Fotografie und Text sind in dieser Ausstellung zu einer Aussage verbunden, die zur Auseinandersetzung mit den Lebensrealitäten staatenloser Menschen einlädt. Ganz bewusst geht dieses künstlerische Konzept durch seine Präsentationsform im öffentlichen Raum »über den klassischen Kulturkontext hinaus«; hinein in das Stadtbild, in den Alltag der Menschen, um so an diesem vielf requentierten Grenzübergang einer breiten Öffentlichkeit überraschende und doch alltägliche Begegnungen mit außergewöhnlichen Lebenssituationen durch Kunst zu ermöglichen. Die Ausstellung und das Künstlerbuch, das über das Projekt erscheint, wird diesem Thema eine Plattform bieten und den Betroffenen eine Stimme verleihen.

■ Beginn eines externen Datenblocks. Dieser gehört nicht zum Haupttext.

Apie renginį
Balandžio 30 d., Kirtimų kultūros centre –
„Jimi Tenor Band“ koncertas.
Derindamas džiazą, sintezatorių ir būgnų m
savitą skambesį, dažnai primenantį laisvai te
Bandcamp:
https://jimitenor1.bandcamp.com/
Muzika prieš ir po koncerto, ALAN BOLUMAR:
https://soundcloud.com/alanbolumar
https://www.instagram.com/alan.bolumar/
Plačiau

Die Wahl und Symbolik des Ausstellungsortes

Grenzübergang/Landesgrenze potenziert im Bezug auf das Thema Staatenlosigkeit ganz bewusst Fragestellungen nach Nationalität, Identität und Zugehörigkeit. Dieser Kontext erscheint als besonders fruchtbar für die Auseinandersetzung mit einer Thematik, die im öffentlichen gesellschaftspolitischen Diskurs kaum Beachtung findet; im Kern aber grundlegende Fragestellungen der Menschenrechte und Integration, der Suche und Sehnsucht nach einem Leben in Würde und Selbstbestimmung beinhaltet.

 

Das Land Baden-Württemberg trägt dazu bei den Abstand zur Kunst zu verringern - das Projekt wird gefördert durch die Landeszuwendung „Kultur trotz Corona“ des Ministeriums für Wissenschaft, Forschung und Kunst Baden-Württemberg im Impulsprogramm „Kunst trotz Abstand“.